Centering the customer and their needs in this way will allow banks to fully realise open banking’s potential. The technology has already given them the opportunity to develop valuable services for customers that help build brand loyalty. But the industry has failed to put the customer at the heart of their communications and processes, and show them how much better banking can be.

 

Building trust

Key to reversing this trend is addressing consumer concerns around data privacy and financial safety. Yes, banks need to prioritise simplicity and clarity in messaging, but this isn’t an excuse to shy away from important conversations. Just because there’s an understanding gap around open banking doesn’t mean consumers aren’t switched on about tech and financial issues.

Mambu’s survey found nearly three in five customers have concerns about privacy and security in relation to open banking. So, it’s vital that banks provide reassurance and relevant information about data sharing from the outset if they’re to assuage these fears.

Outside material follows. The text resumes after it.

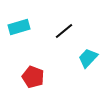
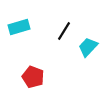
black line: rotated 18 degrees counterclockwise
cyan trapezoid: moved 11 px up
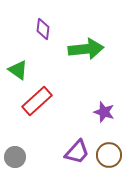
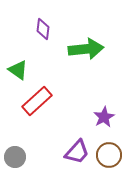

The industry can also encourage greater adoption by developing and improving open banking interfaces. Banks are the gatekeepers to how easily end-users can authorise certain actions, manage third-party access and navigate different open banking functions. If the interface is user-friendly, customers will have a better experience of the technology and be more likely to use and recommend these services.

 

Time to get talking

Customer communication is holding the industry back.. The ability of open banking to transform financial services is a concept that industry players are well-versed in. But the feeling isn’t mutual for customers.

Banks are failing to capitalise on the open banking opportunity by engaging with new and existing customers about what the technology can do for them. Debunking  common myths can open the door to increased growth and trust for banks, as they seek to open up new revenue streams post pandemic..

Make no mistake, open banking isn’t going away. But customers will if banks don’t get talking.